I finally found some guys here that were having similar trouble and traced it back to Windows Media player and having a TV tuner card installed (which I have one). It turns out the ehSched service will run to get the latest tv channel listings if you set that up in windows media player. Well, the service doesn’t say when it runs – and the event to trigger isn’t listed anywhere I could find it.  My guess is since it’s a service, not a scheduled task. Some folks had this think kicking their PC on at 3am and waking them up. There was no way in Media center of turning off the auto tv program guide getter after you turned in on.  That was annoying – so I figured some registery hacking was in order.  Turns out – it uses a complex formula that must be decyphered to get the wake/service run time. I JOKE YOU NOT. Look at this thing:

Media Center stores the last time the download ran and the next time it will run in the registry.
The 2 entries in the registry that contain these values are respectively:
HKEY_LOCAL_MACHINESOFTWAREMicrosoftWindowsCurrentVersionMedia CenterServiceEPGdlLastTime
HKEY_LOCAL_MACHINESOFTWAREMicrosoftWindowsCurrentVersionMedia CenterServiceEPGdlRegTime

The value is dllasttime is a6 4f 6c b6 70 dd c4 01, so enter 1c4dd70b66c4fa6 into the calculator. Click decimal and you will get 127470165639843750. At the command prompt run w32tm /ntte 127470165639843750 and you will get:

C:Documents and SettingsUserName>w32tm /ntte 127470165639843
147534 21:56:03.9843750 – 12/8/2004 14:56:03 (local time)

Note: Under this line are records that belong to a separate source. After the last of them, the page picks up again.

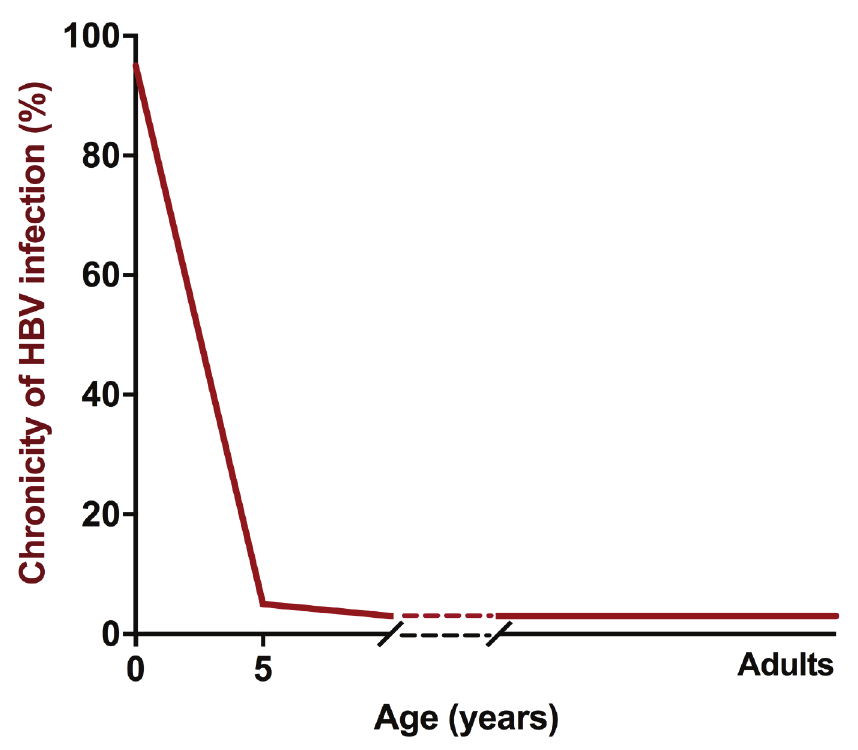
Figure 2: Risk of chronic Hepatitis B related to age. The risk of developing chronic HBV infection is strikingly age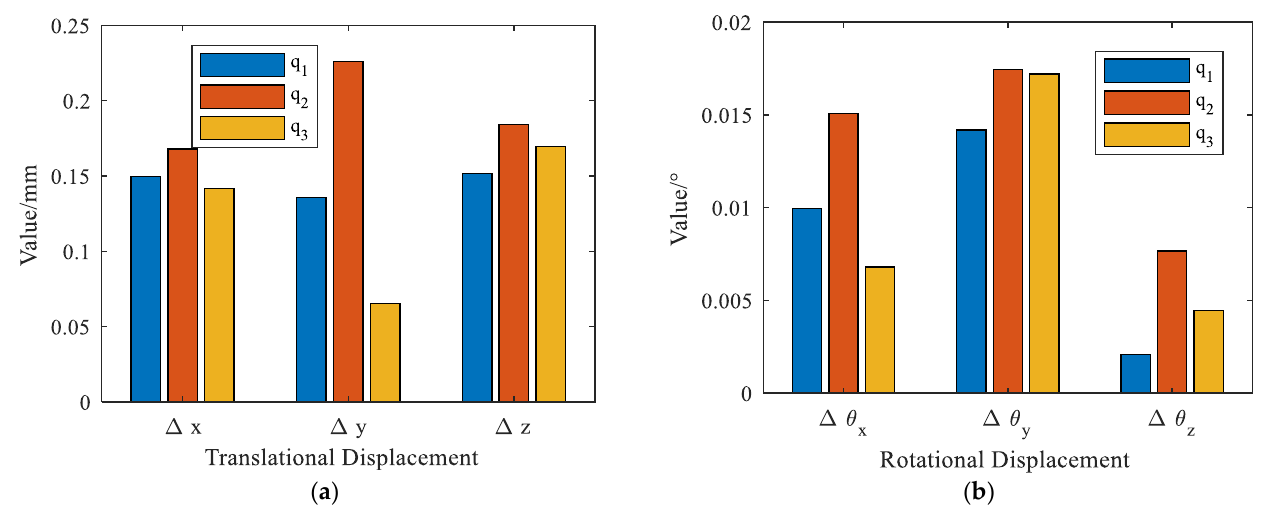
Figure 5. The generalized displacements of the end effector of the humanoid manipulators with different joint output angles. ( a ) Translational displacements of the end effector; ( b ) Rotational displacements of the end effector.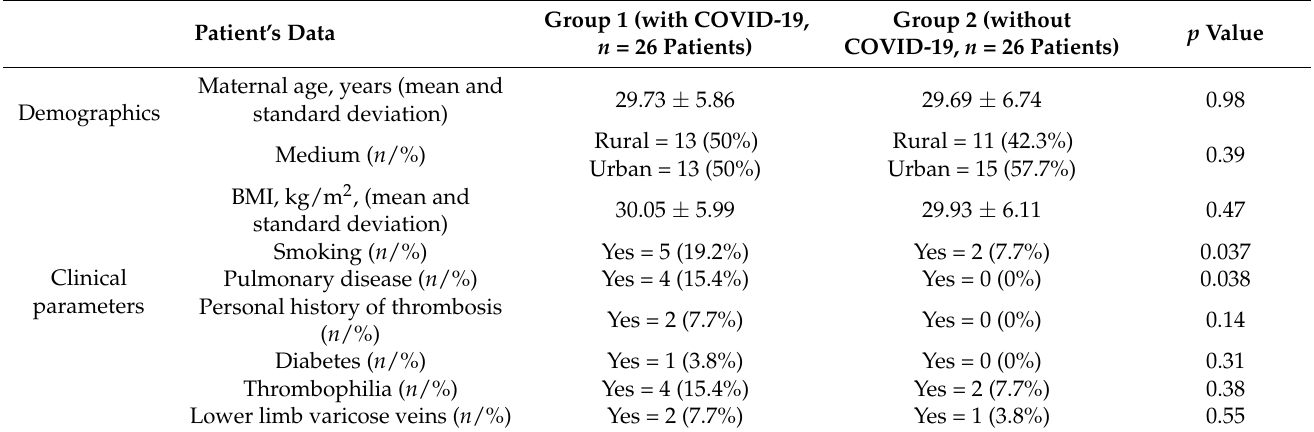
Table legend: BMI—body mass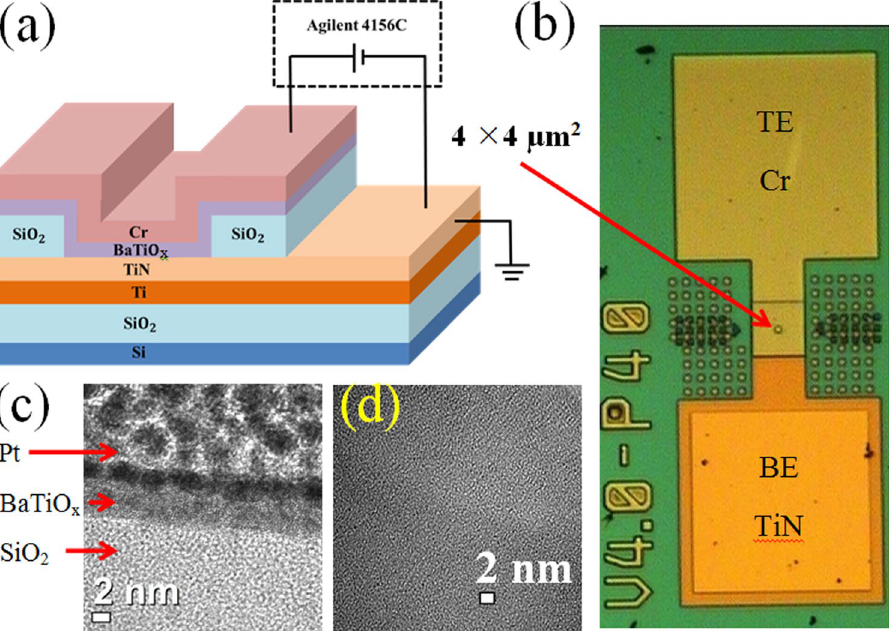
Figure 1. ( a ) Schematic view of the device and measurement setup with Agilent 4156C. ( b ) Optical microscope (OM) image of a device. ( c ) Cross-sectional HRTEM image confirms the amorphous BaTiO x layer. ( d ) Plane- view TEM image confirms amorphous BaTiO x SM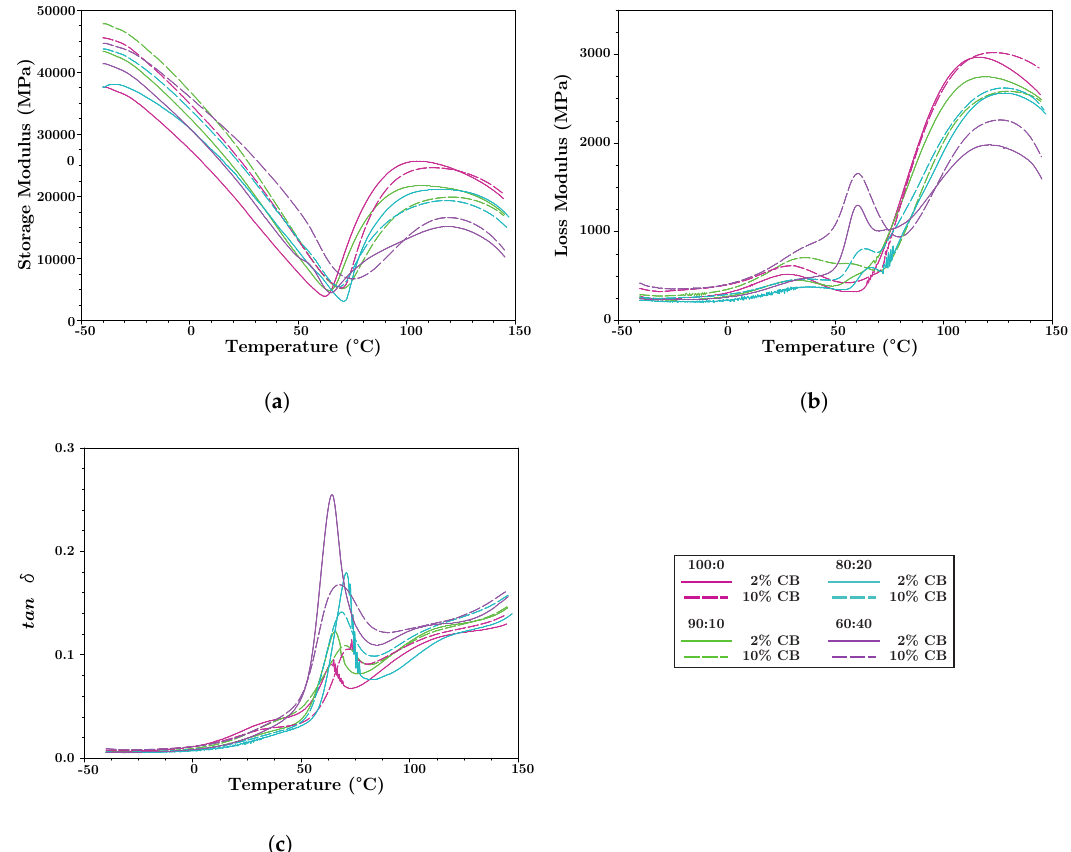
Figure 4. A subset of the DMA data (for 2% and 10% CB) showing: ( a ) Storage modulus, ( b ) loss modulus, and ( c ) loss tangent (tan δ ) for PHBV:PLA = 100:0, 90:10, 80:20, and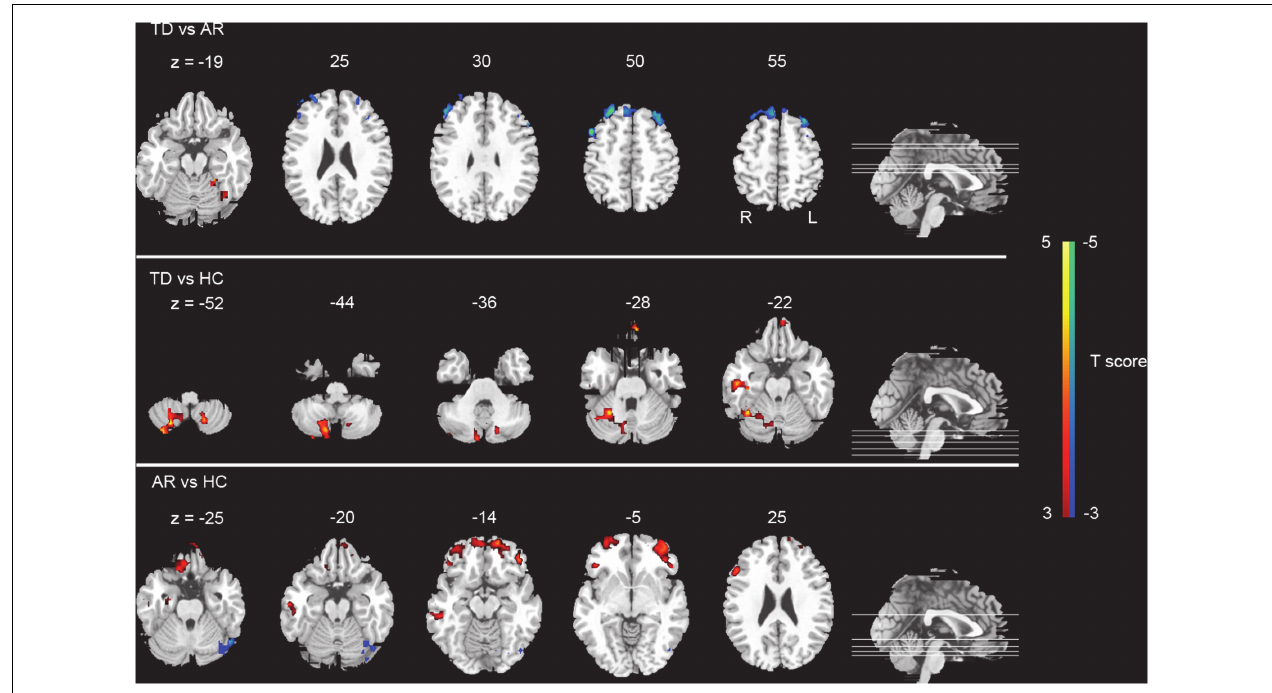
FIGURE 2 | Statistical group differences ( post hoc analyses) of FCD. The statistical differences ( t score) of post hoc analysis ( post hoc two-sample t -test, p < 0.005 corrected for multiple comparison at the cluster level, AlphSim corrected). Color bar represents the t -value.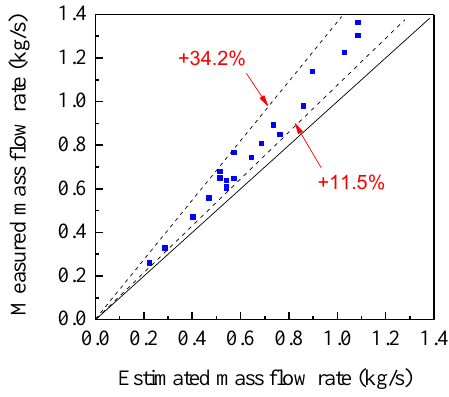
Figure 16. Comparison of the measured mass flow ratewith the estimated value.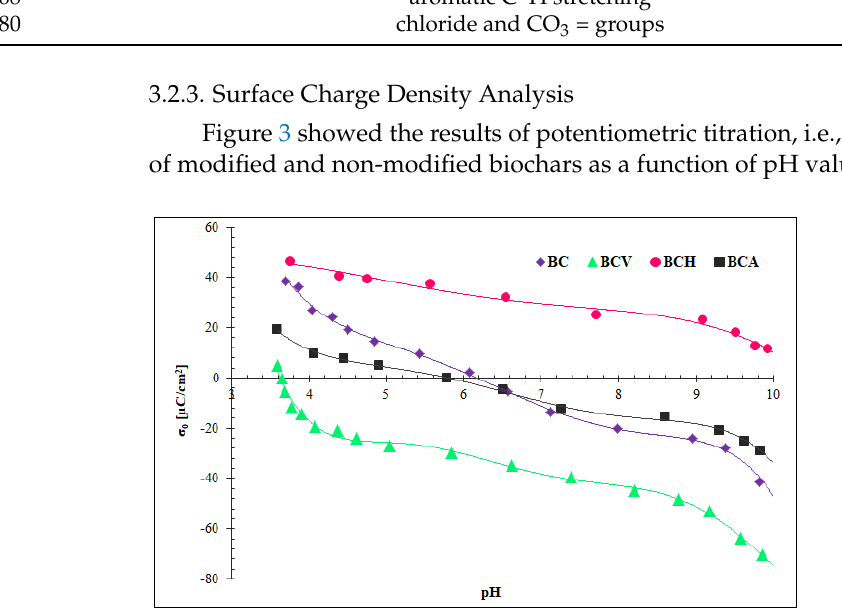
Figure 3. Influence of biochar modification on its surface charge density (σ 0 ).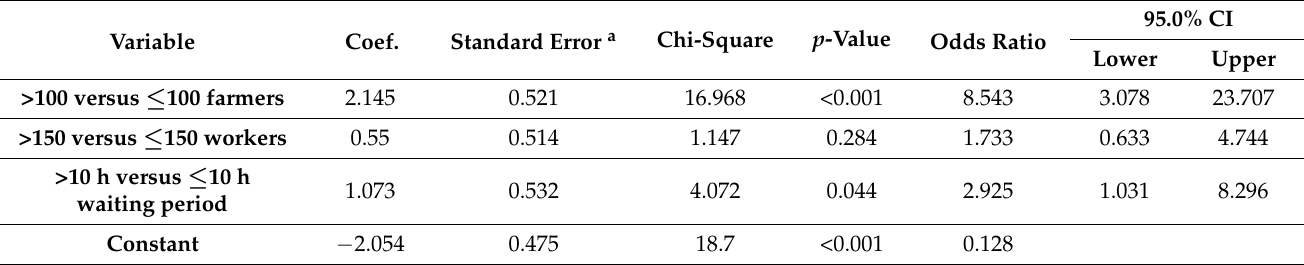
Table 3. Results of a multivariate logistic regression of risk factors for Salmonella isolation from carcasses sampled at broiler processing plants in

NUTS! Anyway, the guys on the forum wrote up a program to decypher then change the start time – but many found that it would drift after a few days and end up waking you up at 3am again. So, I went in to services.msc and disabled the service. But it didn’t work the first day.  I looked again, and thanks to the new features of vista – there are now retry events associated with your services.

So, to shut this off you must:

1. Start services.msc at the command prompt
2. Scroll down to “Windows Media Center Scheduler Service”
3. Select that service, and in the “General” tab, stop the service, and set the startup type to “disabled”
4. Then, select the “Recovery” tab, and for first, second, and subsequent failures, select “Take No Action”

Now my machine stays asleep all day. Thanks Windows Vista – for making my life easier!